##### SOURCE EXTRACT #####

Calamarigraphy? Aquarium gets silly with weird squid facts
The Monterey Bay Aquarium offers up a thing that makes you go hmm.
Ah, squid. To marine biologists, they're fascinating life forms. To many others, they're appetizers. But we can all agree the Monterey Bay Aquarium in California knows how to make them sound utterly captivating.
The aquarium took to Twitter on Monday to casually mention that squid have an ink sac and an internal shell called a "pen."
"So we're living just a few short evolutionary steps away from calamarigraphy and honestly there goes the rest of today," the aquarium declared.
But there's more. The aquarium then shared a video of the removal of the pen, a long, thin translucent internal shell, from a market squid in the facility's food preparation room.

##### SOURCE MATERIAL #####

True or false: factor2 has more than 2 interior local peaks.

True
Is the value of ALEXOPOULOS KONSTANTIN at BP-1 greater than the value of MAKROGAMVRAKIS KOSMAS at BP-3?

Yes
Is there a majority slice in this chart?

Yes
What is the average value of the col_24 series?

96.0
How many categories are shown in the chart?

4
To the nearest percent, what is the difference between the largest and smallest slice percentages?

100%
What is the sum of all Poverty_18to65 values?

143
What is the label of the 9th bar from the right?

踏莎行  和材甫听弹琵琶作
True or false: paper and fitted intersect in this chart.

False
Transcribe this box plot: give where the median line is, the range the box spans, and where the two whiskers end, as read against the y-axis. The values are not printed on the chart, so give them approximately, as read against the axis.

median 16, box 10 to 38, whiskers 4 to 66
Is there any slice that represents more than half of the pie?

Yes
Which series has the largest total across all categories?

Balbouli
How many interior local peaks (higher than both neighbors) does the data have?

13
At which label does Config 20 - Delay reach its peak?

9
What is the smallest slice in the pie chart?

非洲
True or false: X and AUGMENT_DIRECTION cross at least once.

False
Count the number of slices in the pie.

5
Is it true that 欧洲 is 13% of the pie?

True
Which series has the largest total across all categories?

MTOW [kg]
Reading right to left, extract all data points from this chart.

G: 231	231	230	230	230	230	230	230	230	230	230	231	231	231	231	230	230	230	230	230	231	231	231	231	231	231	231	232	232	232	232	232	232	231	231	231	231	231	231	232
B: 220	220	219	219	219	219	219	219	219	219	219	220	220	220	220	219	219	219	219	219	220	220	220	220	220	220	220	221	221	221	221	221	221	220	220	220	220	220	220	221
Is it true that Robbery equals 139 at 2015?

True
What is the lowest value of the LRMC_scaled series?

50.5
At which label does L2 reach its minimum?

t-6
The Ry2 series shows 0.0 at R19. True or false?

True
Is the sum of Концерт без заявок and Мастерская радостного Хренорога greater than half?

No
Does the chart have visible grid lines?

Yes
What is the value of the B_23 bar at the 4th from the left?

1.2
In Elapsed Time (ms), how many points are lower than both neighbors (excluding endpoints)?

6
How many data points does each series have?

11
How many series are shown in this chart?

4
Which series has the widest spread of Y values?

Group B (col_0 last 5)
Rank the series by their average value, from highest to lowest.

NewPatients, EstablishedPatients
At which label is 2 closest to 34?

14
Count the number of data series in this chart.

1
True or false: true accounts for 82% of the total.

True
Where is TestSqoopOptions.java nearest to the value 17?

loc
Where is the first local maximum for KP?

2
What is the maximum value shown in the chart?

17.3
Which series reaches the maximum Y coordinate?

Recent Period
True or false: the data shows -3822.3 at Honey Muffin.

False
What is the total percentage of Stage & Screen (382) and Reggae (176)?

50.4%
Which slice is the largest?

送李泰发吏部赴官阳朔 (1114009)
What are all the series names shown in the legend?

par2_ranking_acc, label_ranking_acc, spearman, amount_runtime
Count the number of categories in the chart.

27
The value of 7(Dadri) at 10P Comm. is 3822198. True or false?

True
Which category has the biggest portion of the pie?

#####

■ WORK ORDER 1
Reproduce the passage of the squid article starting at "Calamarigraphy? Aquarium gets" and ending at "sound utterly captivating.".
■ WORK ORDER 2
Answer these questions using the squid article:
(a) On which social media platform did the aquarium mention the squid's ink sac and internal shell?
(b) What is the squid's internal shell called?
(c) What kind of squid was the pen removed from in the video?
■ WORK ORDER 3
Extend the squid article beyond its last sentence.

■ RESPONSE AREA 1
Calamarigraphy? Aquarium gets silly with weird squid facts
The Monterey Bay Aquarium offers up a thing that makes you go hmm.
Ah, squid. To marine biologists, they're fascinating life forms. To many others, they're appetizers. But we can all agree the Monterey Bay Aquarium in California knows how to make them sound utterly captivating.

■ RESPONSE AREA 2
(a) Twitter
(b) A "pen"
(c) A market squid

■ RESPONSE AREA 3
"California market squid (Doryteuthis opalescens) is a sustainable seafood that we feed to our sea otters, leopard sharks and other aquarium residents," another tweet noted.
The Monterey Bay Aquarium is known for its pun-filled Twitter feed and funny ASCII art. The account even called Apple out on the accuracy of its squid emoji late last year.
As for the obscure art of calamarigraphy, it isn't too far-fetched. Humans historically used cephalopod ink for writing and drawing, up through the 19th century, so your dream of becoming a calamarigrapher could come true.